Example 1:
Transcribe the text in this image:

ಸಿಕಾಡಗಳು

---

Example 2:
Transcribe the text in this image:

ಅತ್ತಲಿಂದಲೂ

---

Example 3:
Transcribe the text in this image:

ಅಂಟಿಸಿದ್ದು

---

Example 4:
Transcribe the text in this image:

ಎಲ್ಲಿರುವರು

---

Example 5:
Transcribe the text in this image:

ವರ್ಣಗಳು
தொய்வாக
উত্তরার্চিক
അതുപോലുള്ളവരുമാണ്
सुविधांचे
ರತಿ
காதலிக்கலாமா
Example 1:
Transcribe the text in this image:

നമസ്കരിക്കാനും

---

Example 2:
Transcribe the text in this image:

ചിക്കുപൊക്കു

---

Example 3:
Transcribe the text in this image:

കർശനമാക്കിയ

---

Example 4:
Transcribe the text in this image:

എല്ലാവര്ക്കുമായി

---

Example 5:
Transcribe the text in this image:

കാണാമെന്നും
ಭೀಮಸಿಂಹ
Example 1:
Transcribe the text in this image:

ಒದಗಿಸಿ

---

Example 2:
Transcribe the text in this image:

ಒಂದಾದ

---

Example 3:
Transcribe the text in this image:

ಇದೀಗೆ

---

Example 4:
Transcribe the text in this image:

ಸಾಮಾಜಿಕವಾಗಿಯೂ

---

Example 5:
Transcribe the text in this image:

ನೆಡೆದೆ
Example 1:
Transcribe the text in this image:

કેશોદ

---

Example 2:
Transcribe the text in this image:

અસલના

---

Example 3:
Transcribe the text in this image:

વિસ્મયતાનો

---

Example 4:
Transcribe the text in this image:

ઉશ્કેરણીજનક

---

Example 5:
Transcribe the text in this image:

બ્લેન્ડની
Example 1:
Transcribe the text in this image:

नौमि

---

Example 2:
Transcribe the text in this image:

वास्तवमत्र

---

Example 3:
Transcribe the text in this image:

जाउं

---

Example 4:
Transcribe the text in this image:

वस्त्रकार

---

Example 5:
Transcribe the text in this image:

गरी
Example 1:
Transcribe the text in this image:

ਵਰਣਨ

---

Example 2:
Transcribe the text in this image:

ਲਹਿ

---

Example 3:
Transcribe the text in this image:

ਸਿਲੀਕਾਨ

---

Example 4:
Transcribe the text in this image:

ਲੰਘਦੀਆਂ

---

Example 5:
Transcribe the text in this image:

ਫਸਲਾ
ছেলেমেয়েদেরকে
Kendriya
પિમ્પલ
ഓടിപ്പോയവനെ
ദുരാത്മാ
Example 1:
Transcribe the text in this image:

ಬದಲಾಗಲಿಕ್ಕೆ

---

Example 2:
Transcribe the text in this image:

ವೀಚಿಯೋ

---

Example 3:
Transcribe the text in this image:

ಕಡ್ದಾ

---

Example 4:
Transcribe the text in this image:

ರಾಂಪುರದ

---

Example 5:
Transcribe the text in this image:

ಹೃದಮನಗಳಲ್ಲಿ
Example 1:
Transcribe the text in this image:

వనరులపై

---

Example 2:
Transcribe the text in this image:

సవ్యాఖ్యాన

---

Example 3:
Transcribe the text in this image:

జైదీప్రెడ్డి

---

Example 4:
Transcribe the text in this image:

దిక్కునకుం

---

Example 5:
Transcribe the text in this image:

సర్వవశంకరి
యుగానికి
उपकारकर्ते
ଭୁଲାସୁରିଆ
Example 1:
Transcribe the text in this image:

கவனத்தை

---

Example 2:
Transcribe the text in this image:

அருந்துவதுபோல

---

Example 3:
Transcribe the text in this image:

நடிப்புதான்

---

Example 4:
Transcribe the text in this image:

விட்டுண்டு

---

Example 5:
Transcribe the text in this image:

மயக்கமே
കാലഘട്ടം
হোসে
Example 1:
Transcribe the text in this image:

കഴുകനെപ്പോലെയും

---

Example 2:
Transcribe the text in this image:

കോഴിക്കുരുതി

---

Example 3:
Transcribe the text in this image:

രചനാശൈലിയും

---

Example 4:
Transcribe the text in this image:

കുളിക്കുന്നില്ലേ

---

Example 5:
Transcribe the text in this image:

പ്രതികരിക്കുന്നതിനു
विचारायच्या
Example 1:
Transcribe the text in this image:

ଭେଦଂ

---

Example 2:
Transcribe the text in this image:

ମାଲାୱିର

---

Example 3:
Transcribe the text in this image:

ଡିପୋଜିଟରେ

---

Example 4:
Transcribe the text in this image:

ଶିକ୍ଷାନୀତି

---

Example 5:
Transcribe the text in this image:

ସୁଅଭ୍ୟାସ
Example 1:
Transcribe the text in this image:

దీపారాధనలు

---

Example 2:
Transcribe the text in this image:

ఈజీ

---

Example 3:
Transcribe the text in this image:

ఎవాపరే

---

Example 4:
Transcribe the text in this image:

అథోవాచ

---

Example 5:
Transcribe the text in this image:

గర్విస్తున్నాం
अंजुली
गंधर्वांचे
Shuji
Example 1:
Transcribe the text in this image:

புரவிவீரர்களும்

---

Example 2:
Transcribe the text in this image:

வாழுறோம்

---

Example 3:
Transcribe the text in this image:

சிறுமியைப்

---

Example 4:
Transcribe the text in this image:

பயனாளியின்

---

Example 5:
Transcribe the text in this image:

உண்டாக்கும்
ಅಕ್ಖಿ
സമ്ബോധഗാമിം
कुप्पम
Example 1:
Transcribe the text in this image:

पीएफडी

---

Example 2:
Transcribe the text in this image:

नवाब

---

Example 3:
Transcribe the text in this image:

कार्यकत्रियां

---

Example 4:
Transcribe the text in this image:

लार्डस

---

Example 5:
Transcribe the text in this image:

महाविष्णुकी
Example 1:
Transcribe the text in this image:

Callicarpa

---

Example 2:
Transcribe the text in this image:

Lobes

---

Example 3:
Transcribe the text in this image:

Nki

========================

Task requirements: Print the whole listing above exactly, please.

Problem solution:
Example 1:
Transcribe the text in this image:

ಸಿಕಾಡಗಳು

---

Example 2:
Transcribe the text in this image:

ಅತ್ತಲಿಂದಲೂ

---

Example 3:
Transcribe the text in this image:

ಅಂಟಿಸಿದ್ದು

---

Example 4:
Transcribe the text in this image:

ಎಲ್ಲಿರುವರು

---

Example 5:
Transcribe the text in this image:

ವರ್ಣಗಳು
தொய்வாக
উত্তরার্চিক
അതുപോലുള്ളവരുമാണ്
सुविधांचे
ರತಿ
காதலிக்கலாமா
Example 1:
Transcribe the text in this image:

നമസ്കരിക്കാനും

---

Example 2:
Transcribe the text in this image:

ചിക്കുപൊക്കു

---

Example 3:
Transcribe the text in this image:

കർശനമാക്കിയ

---

Example 4:
Transcribe the text in this image:

എല്ലാവര്ക്കുമായി

---

Example 5:
Transcribe the text in this image:

കാണാമെന്നും
ಭೀಮಸಿಂಹ
Example 1:
Transcribe the text in this image:

ಒದಗಿಸಿ

---

Example 2:
Transcribe the text in this image:

ಒಂದಾದ

---

Example 3:
Transcribe the text in this image:

ಇದೀಗೆ

---

Example 4:
Transcribe the text in this image:

ಸಾಮಾಜಿಕವಾಗಿಯೂ

---

Example 5:
Transcribe the text in this image:

ನೆಡೆದೆ
Example 1:
Transcribe the text in this image:

કેશોદ

---

Example 2:
Transcribe the text in this image:

અસલના

---

Example 3:
Transcribe the text in this image:

વિસ્મયતાનો

---

Example 4:
Transcribe the text in this image:

ઉશ્કેરણીજનક

---

Example 5:
Transcribe the text in this image:

બ્લેન્ડની
Example 1:
Transcribe the text in this image:

नौमि

---

Example 2:
Transcribe the text in this image:

वास्तवमत्र

---

Example 3:
Transcribe the text in this image:

जाउं

---

Example 4:
Transcribe the text in this image:

वस्त्रकार

---

Example 5:
Transcribe the text in this image:

गरी
Example 1:
Transcribe the text in this image:

ਵਰਣਨ

---

Example 2:
Transcribe the text in this image:

ਲਹਿ

---

Example 3:
Transcribe the text in this image:

ਸਿਲੀਕਾਨ

---

Example 4:
Transcribe the text in this image:

ਲੰਘਦੀਆਂ

---

Example 5:
Transcribe the text in this image:

ਫਸਲਾ
ছেলেমেয়েদেরকে
Kendriya
પિમ્પલ
ഓടിപ്പോയവനെ
ദുരാത്മാ
Example 1:
Transcribe the text in this image:

ಬದಲಾಗಲಿಕ್ಕೆ

---

Example 2:
Transcribe the text in this image:

ವೀಚಿಯೋ

---

Example 3:
Transcribe the text in this image:

ಕಡ್ದಾ

---

Example 4:
Transcribe the text in this image:

ರಾಂಪುರದ

---

Example 5:
Transcribe the text in this image:

ಹೃದಮನಗಳಲ್ಲಿ
Example 1:
Transcribe the text in this image:

వనరులపై

---

Example 2:
Transcribe the text in this image:

సవ్యాఖ్యాన

---

Example 3:
Transcribe the text in this image:

జైదీప్రెడ్డి

---

Example 4:
Transcribe the text in this image:

దిక్కునకుం

---

Example 5:
Transcribe the text in this image:

సర్వవశంకరి
యుగానికి
उपकारकर्ते
ଭୁଲାସୁରିଆ
Example 1:
Transcribe the text in this image:

கவனத்தை

---

Example 2:
Transcribe the text in this image:

அருந்துவதுபோல

---

Example 3:
Transcribe the text in this image:

நடிப்புதான்

---

Example 4:
Transcribe the text in this image:

விட்டுண்டு

---

Example 5:
Transcribe the text in this image:

மயக்கமே
കാലഘട്ടം
হোসে
Example 1:
Transcribe the text in this image:

കഴുകനെപ്പോലെയും

---

Example 2:
Transcribe the text in this image:

കോഴിക്കുരുതി

---

Example 3:
Transcribe the text in this image:

രചനാശൈലിയും

---

Example 4:
Transcribe the text in this image:

കുളിക്കുന്നില്ലേ

---

Example 5:
Transcribe the text in this image:

പ്രതികരിക്കുന്നതിനു
विचारायच्या
Example 1:
Transcribe the text in this image:

ଭେଦଂ

---

Example 2:
Transcribe the text in this image:

ମାଲାୱିର

---

Example 3:
Transcribe the text in this image:

ଡିପୋଜିଟରେ

---

Example 4:
Transcribe the text in this image:

ଶିକ୍ଷାନୀତି

---

Example 5:
Transcribe the text in this image:

ସୁଅଭ୍ୟାସ
Example 1:
Transcribe the text in this image:

దీపారాధనలు

---

Example 2:
Transcribe the text in this image:

ఈజీ

---

Example 3:
Transcribe the text in this image:

ఎవాపరే

---

Example 4:
Transcribe the text in this image:

అథోవాచ

---

Example 5:
Transcribe the text in this image:

గర్విస్తున్నాం
अंजुली
गंधर्वांचे
Shuji
Example 1:
Transcribe the text in this image:

புரவிவீரர்களும்

---

Example 2:
Transcribe the text in this image:

வாழுறோம்

---

Example 3:
Transcribe the text in this image:

சிறுமியைப்

---

Example 4:
Transcribe the text in this image:

பயனாளியின்

---

Example 5:
Transcribe the text in this image:

உண்டாக்கும்
ಅಕ್ಖಿ
സമ്ബോധഗാമിം
कुप्पम
Example 1:
Transcribe the text in this image:

पीएफडी

---

Example 2:
Transcribe the text in this image:

नवाब

---

Example 3:
Transcribe the text in this image:

कार्यकत्रियां

---

Example 4:
Transcribe the text in this image:

लार्डस

---

Example 5:
Transcribe the text in this image:

महाविष्णुकी
Example 1:
Transcribe the text in this image:

Callicarpa

---

Example 2:
Transcribe the text in this image:

Lobes

---

Example 3:
Transcribe the text in this image:

Nki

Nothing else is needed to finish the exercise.